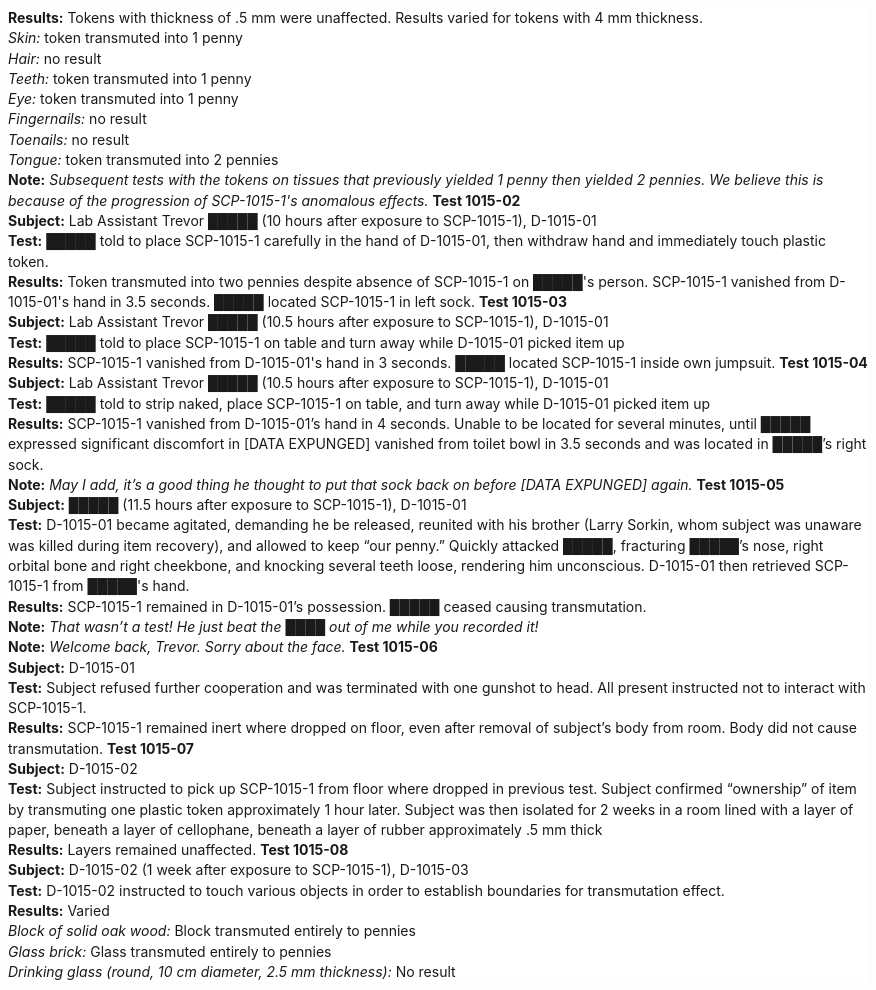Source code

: **Results:** Tokens with thickness of .5 mm were unaffected. Results varied for tokens with 4 mm thickness.  
_Skin:_ token transmuted into 1 penny  
_Hair:_ no result  
_Teeth:_ token transmuted into 1 penny  
_Eye:_ token transmuted into 1 penny  
_Fingernails:_ no result  
_Toenails:_ no result  
_Tongue:_ token transmuted into 2 pennies  
**Note:** _Subsequent tests with the tokens on tissues that previously yielded 1 penny then yielded 2 pennies. We believe this is because of the progression of SCP-1015-1's anomalous effects._
**Test 1015-02**  
**Subject:** Lab Assistant Trevor █████ (10 hours after exposure to SCP-1015-1), D-1015-01  
**Test:** █████ told to place SCP-1015-1 carefully in the hand of D-1015-01, then withdraw hand and immediately touch plastic token.  
**Results:** Token transmuted into two pennies despite absence of SCP-1015-1 on █████'s person. SCP-1015-1 vanished from D-1015-01's hand in 3.5 seconds. █████ located SCP-1015-1 in left sock.
**Test 1015-03**  
**Subject:** Lab Assistant Trevor █████ (10.5 hours after exposure to SCP-1015-1), D-1015-01  
**Test:** █████ told to place SCP-1015-1 on table and turn away while D-1015-01 picked item up  
**Results:** SCP-1015-1 vanished from D-1015-01's hand in 3 seconds. █████ located SCP-1015-1 inside own jumpsuit.
**Test 1015-04**  
**Subject:** Lab Assistant Trevor █████ (10.5 hours after exposure to SCP-1015-1), D-1015-01  
**Test:** █████ told to strip naked, place SCP-1015-1 on table, and turn away while D-1015-01 picked item up  
**Results:** SCP-1015-1 vanished from D-1015-01’s hand in 4 seconds. Unable to be located for several minutes, until █████ expressed significant discomfort in [DATA EXPUNGED] vanished from toilet bowl in 3.5 seconds and was located in █████’s right sock.  
**Note:** _May I add, it’s a good thing he thought to put that sock back on before [DATA EXPUNGED] again._
**Test 1015-05**  
**Subject:** █████ (11.5 hours after exposure to SCP-1015-1), D-1015-01  
**Test:** D-1015-01 became agitated, demanding he be released, reunited with his brother (Larry Sorkin, whom subject was unaware was killed during item recovery), and allowed to keep “our penny.” Quickly attacked █████, fracturing █████’s nose, right orbital bone and right cheekbone, and knocking several teeth loose, rendering him unconscious. D-1015-01 then retrieved SCP-1015-1 from █████'s hand.  
**Results:** SCP-1015-1 remained in D-1015-01’s possession. █████ ceased causing transmutation.  
**Note:** _That wasn’t a test! He just beat the ████ out of me while you recorded it!_  
**Note:** _Welcome back, Trevor. Sorry about the face._
**Test 1015-06**  
**Subject:** D-1015-01  
**Test:** Subject refused further cooperation and was terminated with one gunshot to head. All present instructed not to interact with SCP-1015-1.  
**Results:** SCP-1015-1 remained inert where dropped on floor, even after removal of subject’s body from room. Body did not cause transmutation.
**Test 1015-07**  
**Subject:** D-1015-02  
**Test:** Subject instructed to pick up SCP-1015-1 from floor where dropped in previous test. Subject confirmed “ownership” of item by transmuting one plastic token approximately 1 hour later. Subject was then isolated for 2 weeks in a room lined with a layer of paper, beneath a layer of cellophane, beneath a layer of rubber approximately .5 mm thick  
**Results:** Layers remained unaffected.
**Test 1015-08**  
**Subject:** D-1015-02 (1 week after exposure to SCP-1015-1), D-1015-03  
**Test:** D-1015-02 instructed to touch various objects in order to establish boundaries for transmutation effect.  
**Results:** Varied  
_Block of solid oak wood:_ Block transmuted entirely to pennies  
_Glass brick:_ Glass transmuted entirely to pennies  
_Drinking glass (round, 10 cm diameter, 2.5 mm thickness):_ No result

◆ Job ◆
Every line of the data is to be transcribed exactly, and no picture is to be included.

◆ Response to the exercise ◆
Source code

: **Results:** Tokens with thickness of .5 mm were unaffected. Results varied for tokens with 4 mm thickness.  
_Skin:_ token transmuted into 1 penny  
_Hair:_ no result  
_Teeth:_ token transmuted into 1 penny  
_Eye:_ token transmuted into 1 penny  
_Fingernails:_ no result  
_Toenails:_ no result  
_Tongue:_ token transmuted into 2 pennies  
**Note:** _Subsequent tests with the tokens on tissues that previously yielded 1 penny then yielded 2 pennies. We believe this is because of the progression of SCP-1015-1's anomalous effects._
**Test 1015-02**  
**Subject:** Lab Assistant Trevor █████ (10 hours after exposure to SCP-1015-1), D-1015-01  
**Test:** █████ told to place SCP-1015-1 carefully in the hand of D-1015-01, then withdraw hand and immediately touch plastic token.  
**Results:** Token transmuted into two pennies despite absence of SCP-1015-1 on █████'s person. SCP-1015-1 vanished from D-1015-01's hand in 3.5 seconds. █████ located SCP-1015-1 in left sock.
**Test 1015-03**  
**Subject:** Lab Assistant Trevor █████ (10.5 hours after exposure to SCP-1015-1), D-1015-01  
**Test:** █████ told to place SCP-1015-1 on table and turn away while D-1015-01 picked item up  
**Results:** SCP-1015-1 vanished from D-1015-01's hand in 3 seconds. █████ located SCP-1015-1 inside own jumpsuit.
**Test 1015-04**  
**Subject:** Lab Assistant Trevor █████ (10.5 hours after exposure to SCP-1015-1), D-1015-01  
**Test:** █████ told to strip naked, place SCP-1015-1 on table, and turn away while D-1015-01 picked item up  
**Results:** SCP-1015-1 vanished from D-1015-01’s hand in 4 seconds. Unable to be located for several minutes, until █████ expressed significant discomfort in [DATA EXPUNGED] vanished from toilet bowl in 3.5 seconds and was located in █████’s right sock.  
**Note:** _May I add, it’s a good thing he thought to put that sock back on before [DATA EXPUNGED] again._
**Test 1015-05**  
**Subject:** █████ (11.5 hours after exposure to SCP-1015-1), D-1015-01  
**Test:** D-1015-01 became agitated, demanding he be released, reunited with his brother (Larry Sorkin, whom subject was unaware was killed during item recovery), and allowed to keep “our penny.” Quickly attacked █████, fracturing █████’s nose, right orbital bone and right cheekbone, and knocking several teeth loose, rendering him unconscious. D-1015-01 then retrieved SCP-1015-1 from █████'s hand.  
**Results:** SCP-1015-1 remained in D-1015-01’s possession. █████ ceased causing transmutation.  
**Note:** _That wasn’t a test! He just beat the ████ out of me while you recorded it!_  
**Note:** _Welcome back, Trevor. Sorry about the face._
**Test 1015-06**  
**Subject:** D-1015-01  
**Test:** Subject refused further cooperation and was terminated with one gunshot to head. All present instructed not to interact with SCP-1015-1.  
**Results:** SCP-1015-1 remained inert where dropped on floor, even after removal of subject’s body from room. Body did not cause transmutation.
**Test 1015-07**  
**Subject:** D-1015-02  
**Test:** Subject instructed to pick up SCP-1015-1 from floor where dropped in previous test. Subject confirmed “ownership” of item by transmuting one plastic token approximately 1 hour later. Subject was then isolated for 2 weeks in a room lined with a layer of paper, beneath a layer of cellophane, beneath a layer of rubber approximately .5 mm thick  
**Results:** Layers remained unaffected.
**Test 1015-08**  
**Subject:** D-1015-02 (1 week after exposure to SCP-1015-1), D-1015-03  
**Test:** D-1015-02 instructed to touch various objects in order to establish boundaries for transmutation effect.  
**Results:** Varied  
_Block of solid oak wood:_ Block transmuted entirely to pennies  
_Glass brick:_ Glass transmuted entirely to pennies  
_Drinking glass (round, 10 cm diameter, 2.5 mm thickness):_ No result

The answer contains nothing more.